When NSW voters go to the polls tomorrow, they’ll be faced with a 3.2-metre-long ballot of 394 candidates for the upper house, plus quite a few for the lower. Which of the micro-parties are right on the money, and which are just plain nuts?
Here is Crikey’s guide to the not-so-usual suspects.
S&F was established in 1992 by journalist John Tingle after the NSW government proposed laws that put restrictions on citizens owning firearms for self-defence. S&F claims to be the “voice of hunters, shooters, fishers, rural and regional Australia and independent thinking Australians everywhere”. The party is working to extend the rights of outdoor enthusiasts, deregulate conservation areas (i.e. open them up for shooting and fishing) and of course to decrease regulations on gun laws. S&F currently has two members in the NSW Legislative Council, Robert Brown and Robert Borsak. Borsak is hoping to be re-elected alongside newcomer Pete Johnson this weekend. S&P has declared it has no preference deals at the upcoming election.

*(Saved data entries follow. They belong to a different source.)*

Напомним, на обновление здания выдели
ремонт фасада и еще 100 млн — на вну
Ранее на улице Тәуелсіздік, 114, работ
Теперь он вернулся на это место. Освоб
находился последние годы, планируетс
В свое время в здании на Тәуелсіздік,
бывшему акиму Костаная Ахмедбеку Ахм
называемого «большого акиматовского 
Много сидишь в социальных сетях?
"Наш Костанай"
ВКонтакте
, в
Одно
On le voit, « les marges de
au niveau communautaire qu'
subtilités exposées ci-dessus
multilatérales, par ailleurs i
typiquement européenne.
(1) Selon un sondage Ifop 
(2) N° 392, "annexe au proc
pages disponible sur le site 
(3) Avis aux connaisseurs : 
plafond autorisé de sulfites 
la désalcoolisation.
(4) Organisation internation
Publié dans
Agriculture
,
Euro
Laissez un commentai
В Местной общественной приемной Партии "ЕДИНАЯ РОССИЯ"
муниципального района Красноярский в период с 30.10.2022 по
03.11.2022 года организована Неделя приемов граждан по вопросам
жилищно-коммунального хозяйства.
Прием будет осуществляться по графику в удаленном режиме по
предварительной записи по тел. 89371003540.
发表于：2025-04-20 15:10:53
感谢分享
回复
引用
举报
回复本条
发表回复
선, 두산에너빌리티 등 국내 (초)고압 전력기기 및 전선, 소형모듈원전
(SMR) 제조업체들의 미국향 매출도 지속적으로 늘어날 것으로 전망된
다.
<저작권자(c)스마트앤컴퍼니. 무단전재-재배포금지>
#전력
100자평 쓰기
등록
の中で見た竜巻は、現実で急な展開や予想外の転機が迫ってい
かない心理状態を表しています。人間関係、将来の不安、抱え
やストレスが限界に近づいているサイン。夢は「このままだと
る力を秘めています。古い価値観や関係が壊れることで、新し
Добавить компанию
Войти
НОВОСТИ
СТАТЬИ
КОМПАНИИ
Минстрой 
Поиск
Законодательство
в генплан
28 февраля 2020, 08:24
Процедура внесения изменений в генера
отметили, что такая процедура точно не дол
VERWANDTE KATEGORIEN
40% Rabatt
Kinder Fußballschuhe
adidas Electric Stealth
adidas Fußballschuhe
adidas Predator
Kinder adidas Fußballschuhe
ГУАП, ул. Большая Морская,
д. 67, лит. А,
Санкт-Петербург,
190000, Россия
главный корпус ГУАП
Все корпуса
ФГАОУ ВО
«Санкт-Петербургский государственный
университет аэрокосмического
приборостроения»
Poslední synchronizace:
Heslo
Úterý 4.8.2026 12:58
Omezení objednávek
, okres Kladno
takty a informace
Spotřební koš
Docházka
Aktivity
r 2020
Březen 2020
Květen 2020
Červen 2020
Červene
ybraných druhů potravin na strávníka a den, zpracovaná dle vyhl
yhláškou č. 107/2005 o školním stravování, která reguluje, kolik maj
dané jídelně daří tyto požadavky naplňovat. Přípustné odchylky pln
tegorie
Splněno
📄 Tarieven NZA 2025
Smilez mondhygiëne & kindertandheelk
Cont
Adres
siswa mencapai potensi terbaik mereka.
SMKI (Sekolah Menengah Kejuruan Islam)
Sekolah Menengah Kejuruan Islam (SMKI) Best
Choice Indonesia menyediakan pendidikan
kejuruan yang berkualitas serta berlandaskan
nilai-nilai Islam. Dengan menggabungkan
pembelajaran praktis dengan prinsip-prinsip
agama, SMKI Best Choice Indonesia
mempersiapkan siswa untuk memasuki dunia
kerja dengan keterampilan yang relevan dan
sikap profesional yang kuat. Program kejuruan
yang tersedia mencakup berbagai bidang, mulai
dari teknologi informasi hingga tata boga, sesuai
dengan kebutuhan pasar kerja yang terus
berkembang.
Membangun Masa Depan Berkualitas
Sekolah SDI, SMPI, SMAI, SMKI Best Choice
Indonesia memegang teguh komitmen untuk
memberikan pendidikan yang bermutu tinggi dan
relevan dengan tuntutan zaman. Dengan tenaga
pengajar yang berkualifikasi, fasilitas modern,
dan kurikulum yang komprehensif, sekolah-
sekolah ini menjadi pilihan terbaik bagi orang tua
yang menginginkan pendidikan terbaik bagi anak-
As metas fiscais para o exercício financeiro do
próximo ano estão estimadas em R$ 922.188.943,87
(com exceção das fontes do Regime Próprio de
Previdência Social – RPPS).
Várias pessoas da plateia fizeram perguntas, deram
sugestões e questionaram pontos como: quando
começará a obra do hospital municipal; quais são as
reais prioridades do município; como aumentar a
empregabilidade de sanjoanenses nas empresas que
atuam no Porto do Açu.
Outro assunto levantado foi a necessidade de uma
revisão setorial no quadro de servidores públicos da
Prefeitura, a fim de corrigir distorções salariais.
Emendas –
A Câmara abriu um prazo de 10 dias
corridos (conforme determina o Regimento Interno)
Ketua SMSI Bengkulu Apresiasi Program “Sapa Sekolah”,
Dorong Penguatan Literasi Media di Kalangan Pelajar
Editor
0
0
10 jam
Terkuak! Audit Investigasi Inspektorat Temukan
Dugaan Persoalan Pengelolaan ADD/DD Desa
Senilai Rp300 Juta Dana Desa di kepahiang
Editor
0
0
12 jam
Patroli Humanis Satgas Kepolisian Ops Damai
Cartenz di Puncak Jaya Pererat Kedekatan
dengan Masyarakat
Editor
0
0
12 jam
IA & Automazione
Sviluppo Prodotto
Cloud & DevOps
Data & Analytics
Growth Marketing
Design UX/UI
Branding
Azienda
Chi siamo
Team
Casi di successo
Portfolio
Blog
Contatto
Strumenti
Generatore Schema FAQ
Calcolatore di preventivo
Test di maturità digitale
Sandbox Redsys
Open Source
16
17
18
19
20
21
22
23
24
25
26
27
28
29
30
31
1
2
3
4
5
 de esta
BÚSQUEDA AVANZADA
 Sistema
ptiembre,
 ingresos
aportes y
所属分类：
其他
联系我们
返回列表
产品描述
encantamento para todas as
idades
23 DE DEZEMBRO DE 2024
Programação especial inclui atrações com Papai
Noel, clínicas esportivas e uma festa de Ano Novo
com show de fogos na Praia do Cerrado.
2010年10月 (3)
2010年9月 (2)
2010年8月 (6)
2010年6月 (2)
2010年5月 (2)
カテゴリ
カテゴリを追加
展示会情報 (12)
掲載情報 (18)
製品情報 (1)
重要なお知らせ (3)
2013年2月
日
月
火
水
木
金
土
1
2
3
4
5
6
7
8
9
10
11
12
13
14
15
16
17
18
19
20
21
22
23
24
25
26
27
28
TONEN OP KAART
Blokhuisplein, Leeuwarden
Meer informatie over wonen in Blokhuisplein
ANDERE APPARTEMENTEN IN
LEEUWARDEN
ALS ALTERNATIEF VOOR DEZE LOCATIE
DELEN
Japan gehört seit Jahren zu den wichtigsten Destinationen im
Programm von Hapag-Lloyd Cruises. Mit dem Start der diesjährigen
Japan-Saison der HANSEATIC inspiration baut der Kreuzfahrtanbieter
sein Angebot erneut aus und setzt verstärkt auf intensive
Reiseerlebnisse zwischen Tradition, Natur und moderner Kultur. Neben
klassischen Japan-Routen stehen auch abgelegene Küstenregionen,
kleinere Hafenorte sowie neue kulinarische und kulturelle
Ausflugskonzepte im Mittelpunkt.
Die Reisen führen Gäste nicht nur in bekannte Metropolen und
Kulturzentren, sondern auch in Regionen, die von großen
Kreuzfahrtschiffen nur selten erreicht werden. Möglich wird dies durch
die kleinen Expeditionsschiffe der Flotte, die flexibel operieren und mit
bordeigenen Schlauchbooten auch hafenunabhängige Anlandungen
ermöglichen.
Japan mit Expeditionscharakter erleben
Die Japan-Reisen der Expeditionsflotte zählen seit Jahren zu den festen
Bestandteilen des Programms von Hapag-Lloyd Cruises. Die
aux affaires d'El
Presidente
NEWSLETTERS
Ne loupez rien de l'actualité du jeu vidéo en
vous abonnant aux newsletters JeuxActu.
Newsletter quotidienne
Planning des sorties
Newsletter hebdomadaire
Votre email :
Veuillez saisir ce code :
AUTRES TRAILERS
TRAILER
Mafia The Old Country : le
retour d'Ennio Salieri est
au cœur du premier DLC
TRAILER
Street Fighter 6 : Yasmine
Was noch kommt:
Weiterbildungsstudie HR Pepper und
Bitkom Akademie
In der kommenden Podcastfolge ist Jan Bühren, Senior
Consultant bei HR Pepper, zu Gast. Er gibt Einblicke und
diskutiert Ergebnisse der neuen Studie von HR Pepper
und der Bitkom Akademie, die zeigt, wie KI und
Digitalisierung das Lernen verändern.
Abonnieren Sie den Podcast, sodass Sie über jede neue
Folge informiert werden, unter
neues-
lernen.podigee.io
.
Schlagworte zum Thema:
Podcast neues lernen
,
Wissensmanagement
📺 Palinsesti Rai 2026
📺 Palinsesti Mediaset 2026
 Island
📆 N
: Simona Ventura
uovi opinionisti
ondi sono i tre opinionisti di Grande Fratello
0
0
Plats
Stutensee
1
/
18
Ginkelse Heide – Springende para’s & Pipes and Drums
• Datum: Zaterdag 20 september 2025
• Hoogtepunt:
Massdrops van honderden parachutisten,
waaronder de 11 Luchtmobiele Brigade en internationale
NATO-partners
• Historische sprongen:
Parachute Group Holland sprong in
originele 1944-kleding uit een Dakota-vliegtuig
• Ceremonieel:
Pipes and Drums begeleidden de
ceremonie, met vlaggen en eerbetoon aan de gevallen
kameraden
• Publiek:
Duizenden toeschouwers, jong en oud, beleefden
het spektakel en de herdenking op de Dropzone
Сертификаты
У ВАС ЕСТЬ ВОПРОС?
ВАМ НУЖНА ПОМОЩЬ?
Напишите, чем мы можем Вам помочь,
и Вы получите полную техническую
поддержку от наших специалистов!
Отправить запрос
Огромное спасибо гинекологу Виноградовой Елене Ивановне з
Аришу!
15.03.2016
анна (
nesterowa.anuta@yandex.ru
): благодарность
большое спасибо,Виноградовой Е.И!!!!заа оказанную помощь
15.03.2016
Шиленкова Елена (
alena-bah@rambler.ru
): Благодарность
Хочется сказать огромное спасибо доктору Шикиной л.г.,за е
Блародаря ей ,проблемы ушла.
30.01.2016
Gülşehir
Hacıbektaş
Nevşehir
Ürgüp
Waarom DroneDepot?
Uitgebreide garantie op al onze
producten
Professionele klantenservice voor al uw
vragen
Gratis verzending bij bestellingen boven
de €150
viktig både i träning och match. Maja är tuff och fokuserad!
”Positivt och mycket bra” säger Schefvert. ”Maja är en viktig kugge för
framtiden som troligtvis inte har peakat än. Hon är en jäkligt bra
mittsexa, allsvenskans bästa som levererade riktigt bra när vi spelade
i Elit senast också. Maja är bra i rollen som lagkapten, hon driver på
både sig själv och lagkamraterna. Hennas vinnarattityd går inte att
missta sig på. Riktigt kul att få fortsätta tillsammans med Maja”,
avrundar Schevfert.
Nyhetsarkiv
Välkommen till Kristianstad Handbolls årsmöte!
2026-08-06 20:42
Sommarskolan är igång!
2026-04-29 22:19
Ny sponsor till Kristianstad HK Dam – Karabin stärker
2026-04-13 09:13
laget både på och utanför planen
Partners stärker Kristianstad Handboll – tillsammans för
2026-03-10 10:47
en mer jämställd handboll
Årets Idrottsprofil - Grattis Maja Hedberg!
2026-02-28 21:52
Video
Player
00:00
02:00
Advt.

The NSW branch of the VEP was the first branch of the Euthanasia Party to be registered in Australia. Dedicated to granting Australians the right to die with “compassion, dignity and choice”, the VEP hopes to establish a cross-party group in state or federal parliaments to “draft legislation for a Voluntary Assisted Dying Bill”. A recent ABC survey found that “an overwhelming majority of New South Wales voters are in favour of voluntary euthanasia”. The party is also concerned with strengthening the enforcement of advanced care directives and improving palliative care, to ensure that Australians are able to achieve some control and dignity in death.
The name pretty much says it all; the ACP was established in 2014 to “pedal” the rights of Australian cyclists. A national standard for cycling infrastructure, a campaign to improve attitudes between driver and riders and bicycle training in schools are just some of the party’s official policies. Although a minor party, it is gaining popularity with 21 candidates to contest both Upper and Lower house seats. The so called ‘preference whisperer’ Glenn Druery was a great supporter of the ACP for the 2014 Victorian State election, but they fell out over Druery’s support for other micro-parties. Needless to say, the ACP is unlikely to benefit from Druery’s preference wheeling and dealing at the NSW State election.
Established in 2006 by Randwick councillor Charles Matthews, the NPMP is one of the more unusual of parties on the NSW ballot. The party has no official website, phone number or information about its representatives, and only a PO box in South Maroubra as its physical address. Matthews admits to Crikey it’s a difficult road ahead, but he has organised a preference deal with an independents group on the ballot. If elected he says his party would work to remove all parking meters (although that is a local government issue), stop violence against women and children (he did not elaborate) and remove stamp duty tax for first-time home buyers (although this already the case for many first-home buyers in the state). The AEC de-registered the NPMP in 2013 after some alleged members denied being associated with the party. (Matthews claims the members suffered from dementia.) But the party is back for the 2015 NSW election, with 750 members and 21 candidates.
Crikey wrote a very detailed guide to the No Land Tax last week. The NLT seeks to abolish land tax on investment properties and holidays homes and restructure the NSW tax system, including stamp duty and payroll tax. But as Sydney Morning Herald columnist Peter Sheehan points out, “you can be pretty sure the No Land Tax party is not just about land tax”. He also highlights that “single-issue parties have always been used as vote-siphoning operations, designed to hurt the major parties”, and with NLP snagging the number one spot on the NSW ballot, they are likely to reap the benefits of the donkey vote. No Land Tax is running candidates in every single upper and lower-house seat.
Established in 1997 originally as the Call to Australia Party, the CDP is headed up by Reverend Fred Nile. The party opposes gay marriage and sharia law, and wants religious classes to be taught in schools. Nile was elected to the New South Wales Legislative Council in 1981 with 9.1% of the vote. His ultra-conservative views often bring him media attention, most recently over his criticism of the Sydney siege hostages. “Usually men try to protect the women and it seems that the men were trying to protect their own, saving their own skin, and leaving the women there,” said Nile. A recent editorial in The Canberra Times called his views “ignorant” and “insensitive”.
Member of the Christian Democratic Party and candidate for Penrith, May Spencer believes we should be concerned about the number of Muslim people migrating to Australia, as they will “fail to assimilate into Australian society because the ideology of their religion does not permit it”. She wants to ban halal certification of foods, and believes there should be no more mosques built in Penrith, as they promote “hate preachers” and “radicalisation”. Penrith Council disagrees.
A candidate for Goulburn on the 2015 ballot and also a member of the CDP, Adrian van de Dyl enjoys cashews, holidays in Coffs Harbour and believes the decriminalisation of sodomy is the reason for NSW budget woes. This guy is so out there that even CDP leader Fred Nile “distanced himself from the remarks”.